When George Merrill, a longtime friend of Lifelong Learning, received a diagnosis of AML (acute myeloid leukemia) in April of 2021, he was given a timeline of 3 – 6 months or maybe a year. He had been a weekly columnist for The Talbot Spy for several years, and made the decision to continue writing for as long as he was able. He wrote essays during his final year about living into dying.

Following his death in April of 2022, his wife, Jo, illustrated the essays and published a book of the essays and illustrations, “Living into Darkness and Finding Light, Spiritual Reflections on Life’s Final Chapter.”

In this heartfelt program of personal renewal, Jo tells about George’s writing process, how the book came to be, and how she used artwork to work through her grief over the past year.

What to Expect:  Learn how continuing to write his essays for The Talbot Spy helped George reflect on living into dying, and how Jo’s decision to illustrate the essays helped her work through her grief in this poignant reflection of the capriciousness of life.  While this course is HYBRID and allows for participation through Zoom, it is highly recommended to attend IN PERSON.
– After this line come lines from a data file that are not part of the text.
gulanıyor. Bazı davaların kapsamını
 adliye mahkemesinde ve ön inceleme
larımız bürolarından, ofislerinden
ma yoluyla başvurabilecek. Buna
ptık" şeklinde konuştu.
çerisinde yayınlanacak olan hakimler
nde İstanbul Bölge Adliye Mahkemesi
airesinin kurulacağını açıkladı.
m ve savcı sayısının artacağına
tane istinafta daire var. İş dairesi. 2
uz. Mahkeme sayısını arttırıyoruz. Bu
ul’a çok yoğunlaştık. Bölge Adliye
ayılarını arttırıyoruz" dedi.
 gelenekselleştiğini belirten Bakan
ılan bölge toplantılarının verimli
Copies of the book will be available at the class for $15 and can also be purchased by clicking on the link:  Click Here to Purchase Book Online

HYBRID course at the Easton Family YMCA 1 session | Thursday | February 1 | 1 – 2:30 pm | $20

Jo Merrill

Jo Merrill

Jo Merrill turned to art after retiring from her professional careers in teaching and social work. An award-winning watercolor and pastel artist, she also enjoys acrylic painting, drawing, and sketching. In an ongoing effort to continue to be transparent in the grief journey, she is currently creating an artwork series in an Expressive Journal. In this series, she shares her experiences, thoughts, and feelings along the grief path. To see more of her work, visit her blog at jomerrillart.blogspot.com. Jo's husband, George R. Merrill, was an Episcopal priest and pastoral counselor. After retiring from his professional life, he moved to Maryland's Eastern Shore and began his writing career. An award-winning essayist, familiar to many for his essays in The Talbot Spy, he felt that the essays he wrote in the final year of his life reflected his true calling.